JUGEMENT SUR VOLTAIRE par Jean-François DE LA HARPE
Photo de PAPAPOUSS
JUGEMENT SUR VOLTAIRE
DE
Jean-François DE LA HARPE
1739 – 1803
ÉCRIVAIN et CRITIQUE
Quelle est cette trempe d’esprit extraordinaire que rien ne peut ni émousser ni affaiblir ; cette chaleur d’imagination que rien ne refroidit ; cette force constante et flexible d’une tête que rien ne peut ni épuiser ni remplir ? Enfin, quel est cet homme qui, d’un moment à l’autre, passe avec tant de facilité des élans du génie qui enfante, au travail de la raison qui calcule ; quitte les illusions de la scène pour les vérités de l’histoire ; et, rendant Racine aux Français, leur fait connaître en même temps Locke, Shakespeare et Newton ? …
Chaque jour voyait naître une production nouvelle. Heureux du seul droit de tout dire, il jetait sur tous les objets ce coup d’œil libre et hardi d’un observateur octogénaire, retiré dans une solitude, retranché dans sa gloire, et sur le bord de sa tombe. Cette gloire, qu’il avait tant aimée, et qu’il aimait alors plus que jamais, dont il était toujours rassasié et toujours avide ; cette gloire, qui protégeait sa vieillesse, était encore le dernier aliment de son existence défaillante, le dernier ressort d’une vie usée.
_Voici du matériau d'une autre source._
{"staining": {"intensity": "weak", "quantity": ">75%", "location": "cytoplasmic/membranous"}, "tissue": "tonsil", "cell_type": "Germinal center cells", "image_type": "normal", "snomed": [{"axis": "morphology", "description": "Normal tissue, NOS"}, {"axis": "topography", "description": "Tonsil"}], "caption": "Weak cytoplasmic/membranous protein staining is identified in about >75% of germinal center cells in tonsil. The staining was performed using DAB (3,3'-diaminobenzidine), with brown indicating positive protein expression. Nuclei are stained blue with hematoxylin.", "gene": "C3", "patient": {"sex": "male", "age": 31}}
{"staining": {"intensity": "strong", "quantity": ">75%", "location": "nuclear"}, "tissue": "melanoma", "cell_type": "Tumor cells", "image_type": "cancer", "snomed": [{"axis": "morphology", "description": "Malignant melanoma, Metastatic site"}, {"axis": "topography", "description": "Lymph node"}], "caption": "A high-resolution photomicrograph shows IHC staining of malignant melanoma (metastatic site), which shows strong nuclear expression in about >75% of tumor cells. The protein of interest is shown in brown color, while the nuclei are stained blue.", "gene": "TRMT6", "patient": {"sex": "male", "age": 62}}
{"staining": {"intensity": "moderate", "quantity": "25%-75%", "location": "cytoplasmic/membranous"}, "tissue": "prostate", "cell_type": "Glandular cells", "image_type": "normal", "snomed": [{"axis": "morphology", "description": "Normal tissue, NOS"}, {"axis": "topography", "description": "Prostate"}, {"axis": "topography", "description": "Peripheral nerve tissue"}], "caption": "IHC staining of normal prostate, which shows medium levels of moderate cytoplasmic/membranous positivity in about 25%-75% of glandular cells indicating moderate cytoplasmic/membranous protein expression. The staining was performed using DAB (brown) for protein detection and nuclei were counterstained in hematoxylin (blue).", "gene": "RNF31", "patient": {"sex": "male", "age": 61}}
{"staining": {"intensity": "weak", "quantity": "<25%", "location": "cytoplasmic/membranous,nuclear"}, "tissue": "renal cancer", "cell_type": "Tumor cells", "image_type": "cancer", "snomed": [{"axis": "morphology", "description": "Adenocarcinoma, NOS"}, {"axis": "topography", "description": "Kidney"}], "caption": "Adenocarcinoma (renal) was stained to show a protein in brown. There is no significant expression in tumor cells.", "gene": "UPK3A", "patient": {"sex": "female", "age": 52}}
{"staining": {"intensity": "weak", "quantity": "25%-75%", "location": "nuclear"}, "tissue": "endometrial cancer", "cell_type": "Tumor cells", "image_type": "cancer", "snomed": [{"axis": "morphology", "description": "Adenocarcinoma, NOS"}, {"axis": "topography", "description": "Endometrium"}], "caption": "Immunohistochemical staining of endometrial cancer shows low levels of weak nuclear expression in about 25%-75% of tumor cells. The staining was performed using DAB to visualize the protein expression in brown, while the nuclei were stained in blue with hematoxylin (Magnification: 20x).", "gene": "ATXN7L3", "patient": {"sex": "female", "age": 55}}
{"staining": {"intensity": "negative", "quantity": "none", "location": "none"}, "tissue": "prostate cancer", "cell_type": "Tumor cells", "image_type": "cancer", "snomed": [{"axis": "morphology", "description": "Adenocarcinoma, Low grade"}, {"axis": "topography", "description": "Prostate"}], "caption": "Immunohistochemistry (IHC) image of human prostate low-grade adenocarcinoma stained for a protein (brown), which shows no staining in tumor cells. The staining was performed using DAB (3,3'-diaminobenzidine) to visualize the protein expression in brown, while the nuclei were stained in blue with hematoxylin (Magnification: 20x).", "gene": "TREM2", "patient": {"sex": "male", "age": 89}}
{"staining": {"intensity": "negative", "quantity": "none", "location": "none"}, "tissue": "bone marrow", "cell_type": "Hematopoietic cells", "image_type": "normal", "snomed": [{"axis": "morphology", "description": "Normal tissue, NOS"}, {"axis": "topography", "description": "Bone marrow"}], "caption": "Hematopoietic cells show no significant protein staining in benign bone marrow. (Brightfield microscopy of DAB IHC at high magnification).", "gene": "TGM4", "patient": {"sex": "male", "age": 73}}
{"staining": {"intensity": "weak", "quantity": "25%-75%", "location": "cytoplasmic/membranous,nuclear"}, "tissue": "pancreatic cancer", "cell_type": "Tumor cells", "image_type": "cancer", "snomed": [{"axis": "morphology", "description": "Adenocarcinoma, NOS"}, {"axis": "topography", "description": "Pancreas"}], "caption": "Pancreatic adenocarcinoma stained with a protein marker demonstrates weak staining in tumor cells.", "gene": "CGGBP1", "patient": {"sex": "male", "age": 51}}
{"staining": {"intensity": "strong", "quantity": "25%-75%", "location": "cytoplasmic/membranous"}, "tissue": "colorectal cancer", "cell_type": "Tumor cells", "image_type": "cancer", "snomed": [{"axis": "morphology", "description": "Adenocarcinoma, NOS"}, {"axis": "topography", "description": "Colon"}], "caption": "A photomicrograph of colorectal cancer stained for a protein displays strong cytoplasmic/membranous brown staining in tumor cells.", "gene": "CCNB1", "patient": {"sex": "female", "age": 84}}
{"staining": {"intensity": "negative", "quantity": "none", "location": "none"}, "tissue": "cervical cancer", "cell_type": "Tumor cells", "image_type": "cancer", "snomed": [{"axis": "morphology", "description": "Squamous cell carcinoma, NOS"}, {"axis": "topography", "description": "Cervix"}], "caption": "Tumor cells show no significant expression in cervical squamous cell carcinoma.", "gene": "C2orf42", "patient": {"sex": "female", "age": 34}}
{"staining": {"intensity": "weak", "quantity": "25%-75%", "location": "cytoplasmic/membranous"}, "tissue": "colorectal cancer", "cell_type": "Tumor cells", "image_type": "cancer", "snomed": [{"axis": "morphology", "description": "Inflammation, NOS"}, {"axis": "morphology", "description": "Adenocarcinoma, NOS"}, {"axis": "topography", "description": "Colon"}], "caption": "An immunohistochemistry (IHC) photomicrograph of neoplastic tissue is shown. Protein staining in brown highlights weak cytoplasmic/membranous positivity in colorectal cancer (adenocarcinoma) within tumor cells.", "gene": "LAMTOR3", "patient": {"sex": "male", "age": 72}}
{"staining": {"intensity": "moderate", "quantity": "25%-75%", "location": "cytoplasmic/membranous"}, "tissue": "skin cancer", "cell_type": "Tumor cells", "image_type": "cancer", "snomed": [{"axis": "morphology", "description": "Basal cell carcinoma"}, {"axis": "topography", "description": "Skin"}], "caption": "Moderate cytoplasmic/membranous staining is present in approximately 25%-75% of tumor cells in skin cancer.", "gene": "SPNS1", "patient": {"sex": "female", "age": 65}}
A mesure qu’il sentait la vie lui échapper, il embrassait plus fortement la gloire, comme le seul lien qui pût l’y attacher ; il ne respirait plus que pour elle et par elle, il n’avait plus que ce seul sentiment ; et à la vue de la mort qui s’approchait, il se hâtait de remplir les moments qu’il pouvait lui dérober, et de les ajouter à sa renommée.
… Le temps, qui mûrit tout, avait enfin mis Voltaire à sa place, et c’était celle du premier des êtres pensants.